Requirements
Transcribe every line of the records below word for word, omitting the pictures.

>> Start

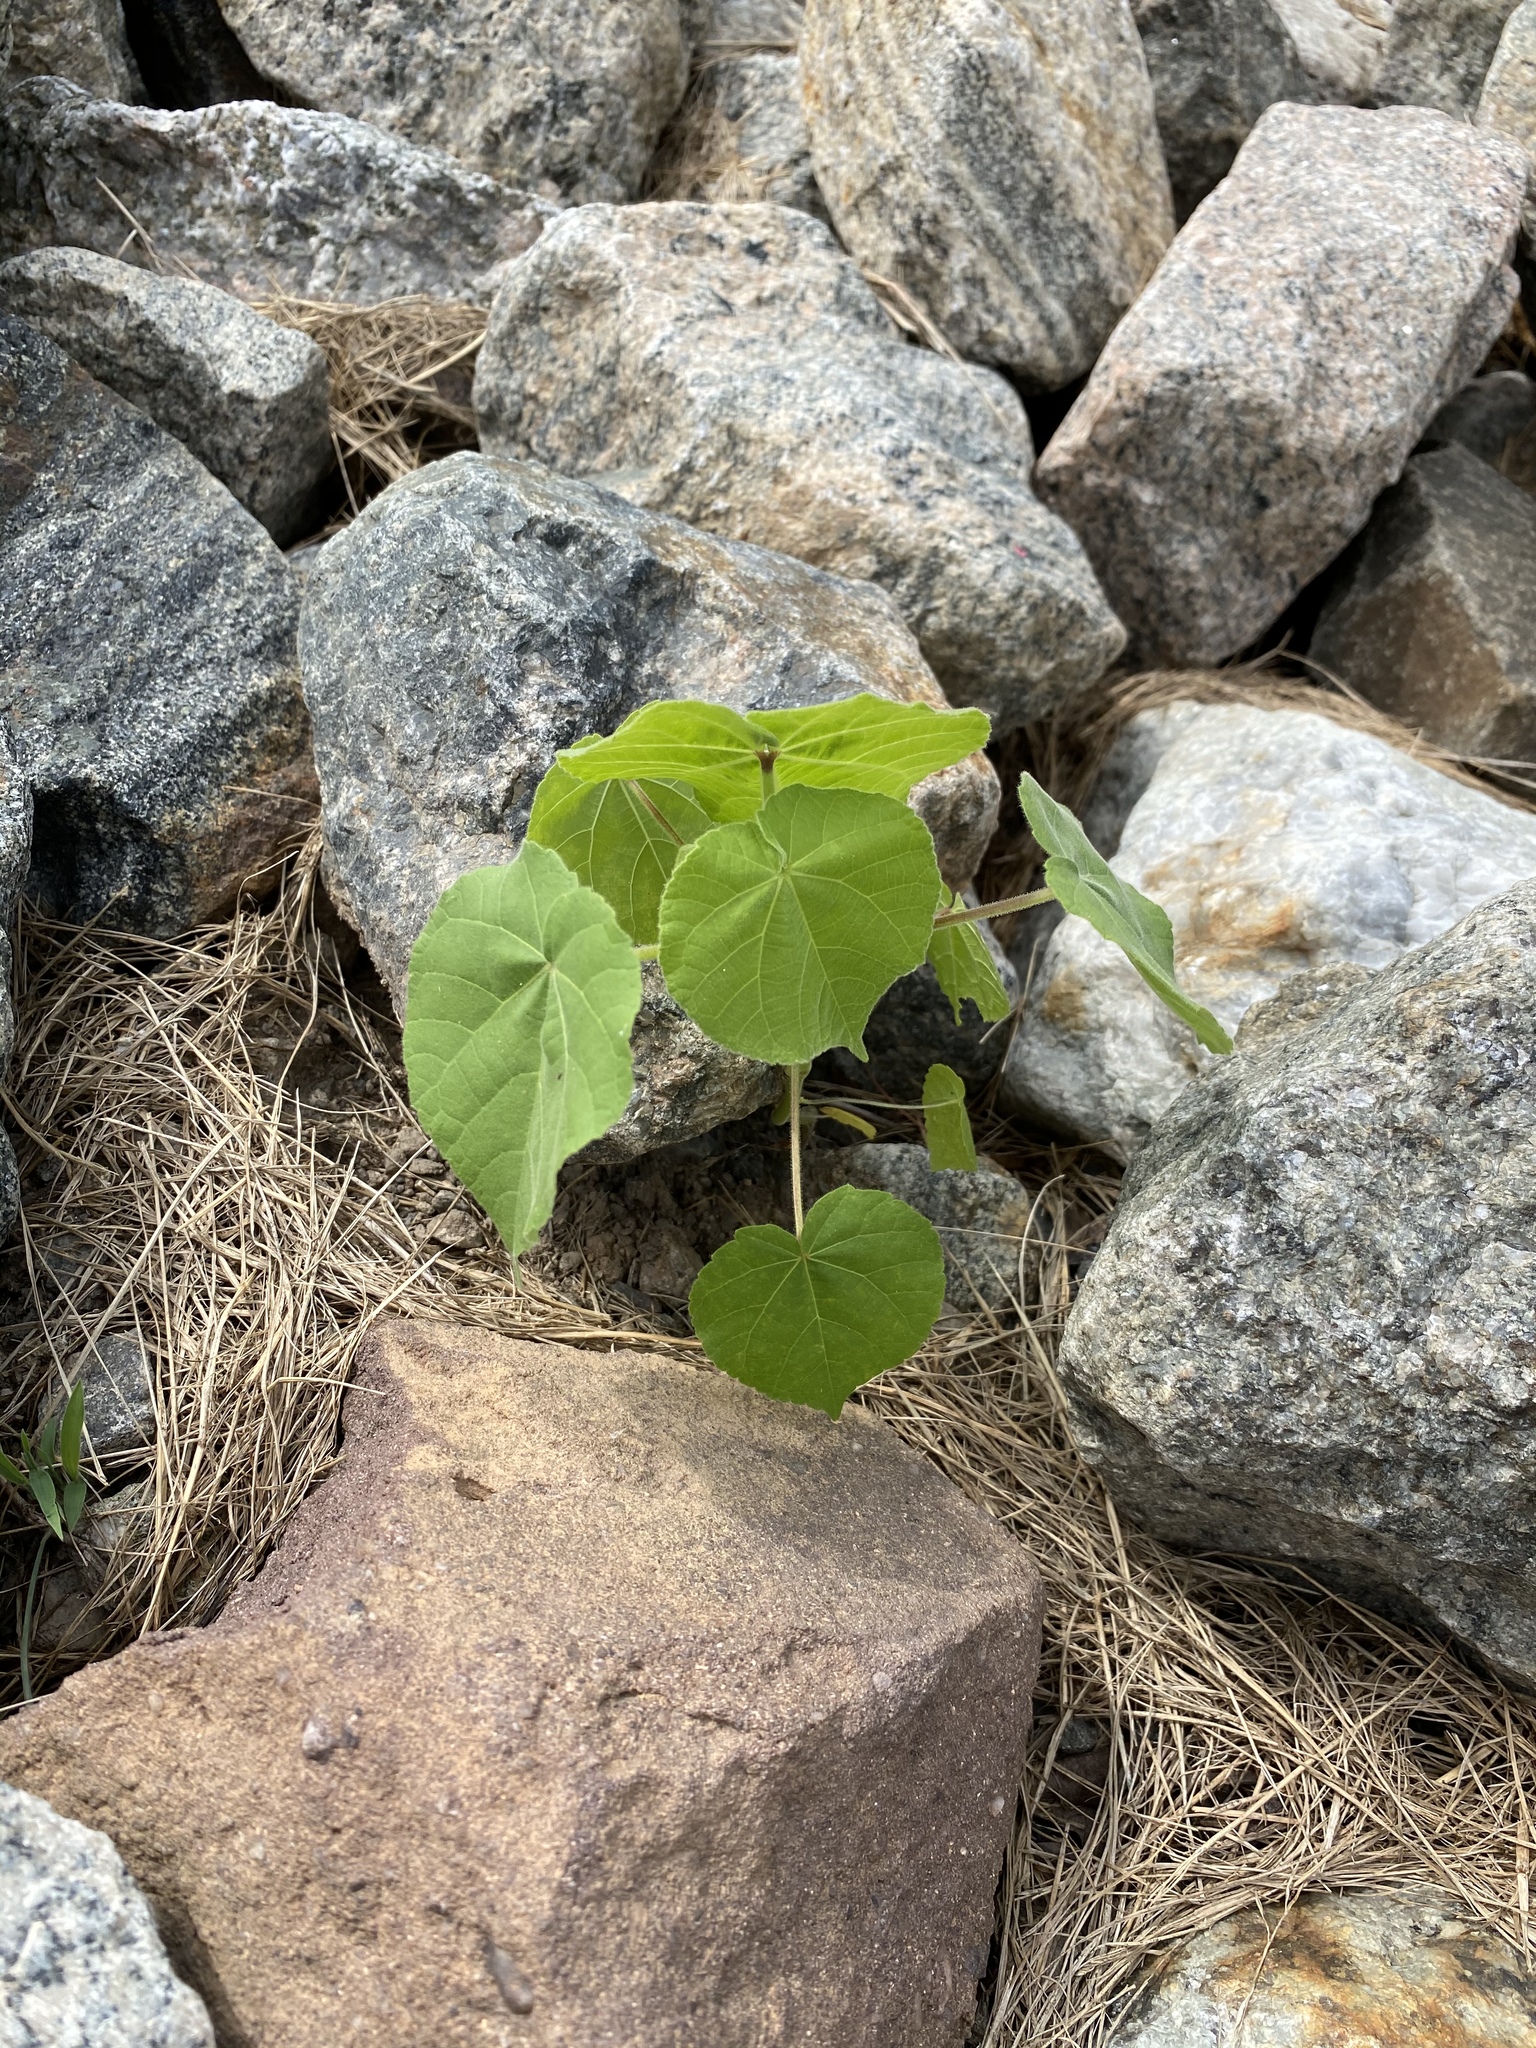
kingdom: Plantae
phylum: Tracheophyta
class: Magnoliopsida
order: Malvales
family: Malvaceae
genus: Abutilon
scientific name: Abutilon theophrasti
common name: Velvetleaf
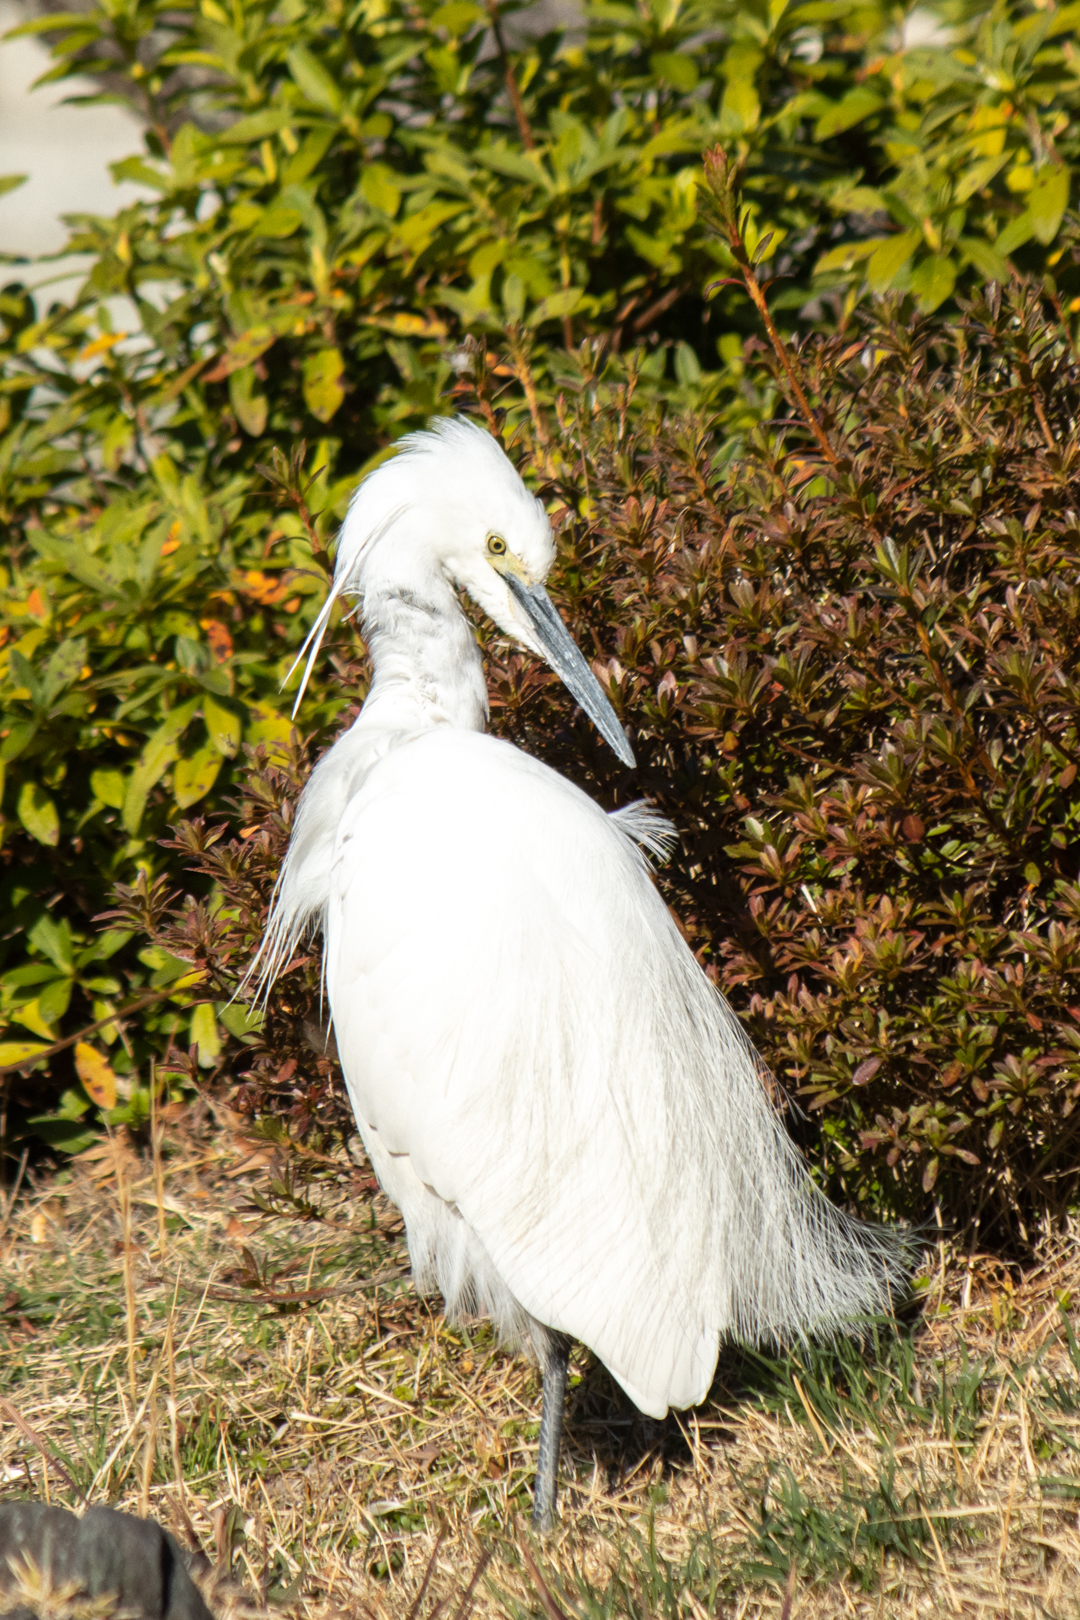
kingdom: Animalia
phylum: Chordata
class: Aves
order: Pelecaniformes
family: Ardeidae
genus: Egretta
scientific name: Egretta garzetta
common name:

>> End

Problem solution
kingdom: Plantae
phylum: Tracheophyta
class: Magnoliopsida
order: Malvales
family: Malvaceae
genus: Abutilon
scientific name: Abutilon theophrasti
common name: Velvetleaf
kingdom: Animalia
phylum: Chordata
class: Aves
order: Pelecaniformes
family: Ardeidae
genus: Egretta
scientific name: Egretta garzetta
common name:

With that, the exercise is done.